> **Provided data**

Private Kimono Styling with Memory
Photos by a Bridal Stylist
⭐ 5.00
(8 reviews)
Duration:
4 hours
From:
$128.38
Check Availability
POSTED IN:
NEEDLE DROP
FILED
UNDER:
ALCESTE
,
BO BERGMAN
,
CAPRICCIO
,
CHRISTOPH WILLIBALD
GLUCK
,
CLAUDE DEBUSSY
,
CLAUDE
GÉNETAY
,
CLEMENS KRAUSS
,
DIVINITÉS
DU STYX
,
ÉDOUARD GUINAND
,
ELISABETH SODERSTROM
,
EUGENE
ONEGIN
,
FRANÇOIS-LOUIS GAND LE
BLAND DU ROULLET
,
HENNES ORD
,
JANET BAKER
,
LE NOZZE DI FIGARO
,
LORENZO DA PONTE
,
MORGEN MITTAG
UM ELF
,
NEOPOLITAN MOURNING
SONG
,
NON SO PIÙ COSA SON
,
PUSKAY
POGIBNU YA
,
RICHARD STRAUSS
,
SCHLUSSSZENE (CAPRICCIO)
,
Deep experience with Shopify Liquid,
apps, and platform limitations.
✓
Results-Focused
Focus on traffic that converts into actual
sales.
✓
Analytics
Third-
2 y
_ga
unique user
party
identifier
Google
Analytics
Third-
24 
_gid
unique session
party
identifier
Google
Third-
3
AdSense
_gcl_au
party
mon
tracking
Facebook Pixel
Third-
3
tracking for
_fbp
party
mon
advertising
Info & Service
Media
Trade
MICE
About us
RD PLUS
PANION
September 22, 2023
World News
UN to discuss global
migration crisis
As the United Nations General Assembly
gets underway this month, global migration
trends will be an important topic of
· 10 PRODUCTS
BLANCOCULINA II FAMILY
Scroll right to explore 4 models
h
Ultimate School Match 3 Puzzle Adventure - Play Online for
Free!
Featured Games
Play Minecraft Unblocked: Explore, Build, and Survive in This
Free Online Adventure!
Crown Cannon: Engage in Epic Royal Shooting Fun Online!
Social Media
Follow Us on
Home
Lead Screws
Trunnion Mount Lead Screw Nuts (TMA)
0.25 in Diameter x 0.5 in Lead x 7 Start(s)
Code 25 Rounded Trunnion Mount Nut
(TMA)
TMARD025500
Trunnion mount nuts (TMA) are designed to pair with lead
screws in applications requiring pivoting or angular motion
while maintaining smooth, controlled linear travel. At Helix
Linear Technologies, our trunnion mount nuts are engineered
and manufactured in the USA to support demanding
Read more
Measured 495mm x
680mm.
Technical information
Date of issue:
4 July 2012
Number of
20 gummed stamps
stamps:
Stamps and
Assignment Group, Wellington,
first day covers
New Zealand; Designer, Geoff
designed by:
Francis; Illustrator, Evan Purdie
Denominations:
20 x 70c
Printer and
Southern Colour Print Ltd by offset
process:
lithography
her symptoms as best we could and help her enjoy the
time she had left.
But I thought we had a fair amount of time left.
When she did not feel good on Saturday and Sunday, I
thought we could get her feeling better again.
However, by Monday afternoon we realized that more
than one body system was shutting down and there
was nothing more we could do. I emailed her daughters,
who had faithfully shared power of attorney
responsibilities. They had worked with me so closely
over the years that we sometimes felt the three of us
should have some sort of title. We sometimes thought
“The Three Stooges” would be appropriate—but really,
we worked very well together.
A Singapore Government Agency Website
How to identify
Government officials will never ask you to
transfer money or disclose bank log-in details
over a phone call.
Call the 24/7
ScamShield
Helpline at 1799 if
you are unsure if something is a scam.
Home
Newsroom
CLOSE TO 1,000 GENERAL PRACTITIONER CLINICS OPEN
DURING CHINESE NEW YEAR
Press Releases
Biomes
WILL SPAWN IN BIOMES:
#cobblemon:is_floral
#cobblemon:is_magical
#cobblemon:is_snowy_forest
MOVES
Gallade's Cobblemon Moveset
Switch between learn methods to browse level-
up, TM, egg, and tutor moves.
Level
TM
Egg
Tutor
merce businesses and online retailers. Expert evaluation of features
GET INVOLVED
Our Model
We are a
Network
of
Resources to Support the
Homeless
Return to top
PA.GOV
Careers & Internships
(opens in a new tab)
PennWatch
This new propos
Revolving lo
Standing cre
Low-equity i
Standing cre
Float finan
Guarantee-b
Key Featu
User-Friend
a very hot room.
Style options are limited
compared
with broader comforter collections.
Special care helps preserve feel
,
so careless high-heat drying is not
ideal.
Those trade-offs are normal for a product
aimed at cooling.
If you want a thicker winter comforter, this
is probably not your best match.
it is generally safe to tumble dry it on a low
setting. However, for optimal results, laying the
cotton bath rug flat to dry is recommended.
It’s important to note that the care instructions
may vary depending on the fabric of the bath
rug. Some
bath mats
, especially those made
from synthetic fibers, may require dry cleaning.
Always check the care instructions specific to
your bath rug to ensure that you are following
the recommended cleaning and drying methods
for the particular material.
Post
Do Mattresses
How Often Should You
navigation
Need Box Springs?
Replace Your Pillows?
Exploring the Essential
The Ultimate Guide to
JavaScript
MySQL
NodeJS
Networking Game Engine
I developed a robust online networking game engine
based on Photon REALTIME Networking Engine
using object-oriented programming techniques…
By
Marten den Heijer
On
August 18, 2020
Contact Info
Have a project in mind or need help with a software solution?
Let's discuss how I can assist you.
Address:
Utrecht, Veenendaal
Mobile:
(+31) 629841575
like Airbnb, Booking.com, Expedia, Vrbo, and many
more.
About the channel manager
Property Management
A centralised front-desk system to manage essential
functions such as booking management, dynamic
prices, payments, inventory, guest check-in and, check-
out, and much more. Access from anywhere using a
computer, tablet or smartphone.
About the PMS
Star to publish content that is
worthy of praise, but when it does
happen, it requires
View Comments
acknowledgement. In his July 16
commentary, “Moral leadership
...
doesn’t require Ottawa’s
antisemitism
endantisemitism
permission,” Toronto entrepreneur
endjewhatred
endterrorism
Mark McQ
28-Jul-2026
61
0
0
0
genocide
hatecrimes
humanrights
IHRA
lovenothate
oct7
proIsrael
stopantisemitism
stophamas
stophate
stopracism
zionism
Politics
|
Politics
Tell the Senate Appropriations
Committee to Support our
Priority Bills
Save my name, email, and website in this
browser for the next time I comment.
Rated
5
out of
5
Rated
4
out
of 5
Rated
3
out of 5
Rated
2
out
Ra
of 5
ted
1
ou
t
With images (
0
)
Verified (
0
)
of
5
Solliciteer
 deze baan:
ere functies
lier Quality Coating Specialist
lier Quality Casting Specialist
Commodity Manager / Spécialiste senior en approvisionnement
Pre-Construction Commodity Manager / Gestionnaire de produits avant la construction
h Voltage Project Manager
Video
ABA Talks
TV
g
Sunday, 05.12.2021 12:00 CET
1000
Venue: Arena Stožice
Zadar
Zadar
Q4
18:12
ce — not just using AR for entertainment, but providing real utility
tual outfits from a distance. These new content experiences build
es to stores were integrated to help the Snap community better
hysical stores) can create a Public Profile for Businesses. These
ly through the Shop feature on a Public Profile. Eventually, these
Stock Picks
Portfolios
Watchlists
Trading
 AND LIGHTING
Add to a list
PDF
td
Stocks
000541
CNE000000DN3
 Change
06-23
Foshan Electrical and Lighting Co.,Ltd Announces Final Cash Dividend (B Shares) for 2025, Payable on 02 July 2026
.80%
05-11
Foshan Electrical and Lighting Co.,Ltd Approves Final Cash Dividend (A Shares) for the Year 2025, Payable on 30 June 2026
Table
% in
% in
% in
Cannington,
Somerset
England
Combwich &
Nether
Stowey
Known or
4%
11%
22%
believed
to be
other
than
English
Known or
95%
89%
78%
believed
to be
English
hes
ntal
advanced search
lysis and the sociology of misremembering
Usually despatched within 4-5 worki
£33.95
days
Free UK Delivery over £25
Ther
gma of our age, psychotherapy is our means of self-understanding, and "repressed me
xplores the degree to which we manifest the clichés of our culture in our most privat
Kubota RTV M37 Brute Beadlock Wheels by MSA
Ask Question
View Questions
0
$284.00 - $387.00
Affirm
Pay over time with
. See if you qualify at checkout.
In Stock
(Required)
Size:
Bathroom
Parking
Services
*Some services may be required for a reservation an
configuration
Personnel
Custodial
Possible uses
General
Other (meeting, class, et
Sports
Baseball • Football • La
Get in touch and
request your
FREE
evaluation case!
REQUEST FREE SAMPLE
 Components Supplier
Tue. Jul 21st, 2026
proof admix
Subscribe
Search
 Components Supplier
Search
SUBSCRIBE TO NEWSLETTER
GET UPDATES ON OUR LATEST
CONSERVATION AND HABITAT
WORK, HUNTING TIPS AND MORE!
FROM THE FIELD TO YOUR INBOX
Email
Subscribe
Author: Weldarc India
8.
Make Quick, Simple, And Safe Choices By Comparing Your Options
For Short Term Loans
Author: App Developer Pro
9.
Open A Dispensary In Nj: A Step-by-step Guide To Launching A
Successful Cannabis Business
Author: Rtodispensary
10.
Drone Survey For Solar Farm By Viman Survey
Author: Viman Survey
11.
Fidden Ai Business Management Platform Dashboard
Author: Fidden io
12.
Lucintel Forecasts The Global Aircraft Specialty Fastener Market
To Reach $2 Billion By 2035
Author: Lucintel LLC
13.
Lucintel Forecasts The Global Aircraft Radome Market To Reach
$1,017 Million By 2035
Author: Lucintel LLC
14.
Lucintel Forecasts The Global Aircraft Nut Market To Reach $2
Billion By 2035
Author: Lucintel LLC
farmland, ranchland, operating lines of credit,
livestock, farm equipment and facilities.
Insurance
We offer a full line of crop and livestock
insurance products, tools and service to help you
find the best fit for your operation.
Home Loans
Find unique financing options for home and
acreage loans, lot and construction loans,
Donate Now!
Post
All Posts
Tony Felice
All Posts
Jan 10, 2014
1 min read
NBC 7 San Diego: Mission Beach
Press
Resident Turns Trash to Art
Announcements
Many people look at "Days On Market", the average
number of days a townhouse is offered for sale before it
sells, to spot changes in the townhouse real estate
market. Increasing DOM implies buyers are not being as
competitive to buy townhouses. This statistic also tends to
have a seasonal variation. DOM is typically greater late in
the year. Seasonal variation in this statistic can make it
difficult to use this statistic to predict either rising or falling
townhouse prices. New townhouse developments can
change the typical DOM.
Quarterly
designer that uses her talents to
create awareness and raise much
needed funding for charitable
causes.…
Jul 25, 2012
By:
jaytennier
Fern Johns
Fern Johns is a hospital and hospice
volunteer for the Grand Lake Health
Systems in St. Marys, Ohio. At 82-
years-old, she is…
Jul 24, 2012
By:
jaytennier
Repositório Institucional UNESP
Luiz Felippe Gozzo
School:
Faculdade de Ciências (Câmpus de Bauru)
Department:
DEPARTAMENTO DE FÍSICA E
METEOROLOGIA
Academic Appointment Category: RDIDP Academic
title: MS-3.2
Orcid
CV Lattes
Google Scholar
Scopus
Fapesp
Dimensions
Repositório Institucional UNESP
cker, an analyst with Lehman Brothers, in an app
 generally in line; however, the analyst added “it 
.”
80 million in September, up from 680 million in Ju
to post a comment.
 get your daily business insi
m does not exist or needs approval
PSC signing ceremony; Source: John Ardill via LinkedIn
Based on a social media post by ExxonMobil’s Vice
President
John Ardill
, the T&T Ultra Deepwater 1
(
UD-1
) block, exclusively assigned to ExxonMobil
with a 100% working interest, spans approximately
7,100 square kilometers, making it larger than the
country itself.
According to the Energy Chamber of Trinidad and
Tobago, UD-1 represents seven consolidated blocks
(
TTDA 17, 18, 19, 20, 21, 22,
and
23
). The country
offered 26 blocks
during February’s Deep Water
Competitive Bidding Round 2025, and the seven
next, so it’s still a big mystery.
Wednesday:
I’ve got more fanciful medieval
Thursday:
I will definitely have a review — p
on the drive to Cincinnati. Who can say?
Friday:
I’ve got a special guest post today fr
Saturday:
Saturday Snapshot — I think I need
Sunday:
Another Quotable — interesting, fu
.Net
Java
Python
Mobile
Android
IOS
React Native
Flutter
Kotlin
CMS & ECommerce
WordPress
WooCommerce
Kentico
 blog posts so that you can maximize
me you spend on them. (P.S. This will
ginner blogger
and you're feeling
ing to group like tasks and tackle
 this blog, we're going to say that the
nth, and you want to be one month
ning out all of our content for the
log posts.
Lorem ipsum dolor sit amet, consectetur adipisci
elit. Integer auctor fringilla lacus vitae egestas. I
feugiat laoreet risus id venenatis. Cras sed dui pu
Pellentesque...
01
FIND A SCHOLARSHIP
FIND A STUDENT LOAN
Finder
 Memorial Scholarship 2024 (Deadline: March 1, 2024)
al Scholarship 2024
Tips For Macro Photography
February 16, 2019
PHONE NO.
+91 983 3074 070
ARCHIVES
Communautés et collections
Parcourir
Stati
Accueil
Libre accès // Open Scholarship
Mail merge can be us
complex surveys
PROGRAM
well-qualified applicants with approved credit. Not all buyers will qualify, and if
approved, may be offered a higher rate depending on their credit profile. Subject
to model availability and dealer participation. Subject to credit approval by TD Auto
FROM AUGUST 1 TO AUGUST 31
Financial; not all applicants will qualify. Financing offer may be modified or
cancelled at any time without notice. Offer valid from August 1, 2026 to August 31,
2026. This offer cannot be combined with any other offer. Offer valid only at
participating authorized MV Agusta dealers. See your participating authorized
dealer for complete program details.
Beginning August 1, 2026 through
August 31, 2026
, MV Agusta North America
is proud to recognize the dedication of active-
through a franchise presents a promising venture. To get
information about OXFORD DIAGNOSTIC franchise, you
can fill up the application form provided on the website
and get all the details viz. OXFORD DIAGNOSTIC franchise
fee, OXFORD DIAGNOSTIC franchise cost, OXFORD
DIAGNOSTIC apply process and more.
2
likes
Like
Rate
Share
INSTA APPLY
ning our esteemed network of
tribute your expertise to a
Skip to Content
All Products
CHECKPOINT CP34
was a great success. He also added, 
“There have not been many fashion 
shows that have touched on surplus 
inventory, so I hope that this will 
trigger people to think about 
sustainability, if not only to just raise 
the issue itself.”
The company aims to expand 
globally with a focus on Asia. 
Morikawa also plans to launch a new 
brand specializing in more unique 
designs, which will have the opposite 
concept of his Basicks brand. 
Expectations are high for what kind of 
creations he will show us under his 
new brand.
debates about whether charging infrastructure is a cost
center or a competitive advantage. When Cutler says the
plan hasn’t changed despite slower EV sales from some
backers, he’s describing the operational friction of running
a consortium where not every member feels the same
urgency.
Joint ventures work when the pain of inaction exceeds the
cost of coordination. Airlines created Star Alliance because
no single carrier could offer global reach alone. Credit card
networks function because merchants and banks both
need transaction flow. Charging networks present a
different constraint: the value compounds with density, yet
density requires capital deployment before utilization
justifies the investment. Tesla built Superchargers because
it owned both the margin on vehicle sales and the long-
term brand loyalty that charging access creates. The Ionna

> **Exercise goal**
What is the number of lines in the listing that contain the word "Specialist"? Give that number and nothing else.

> **Solution**
2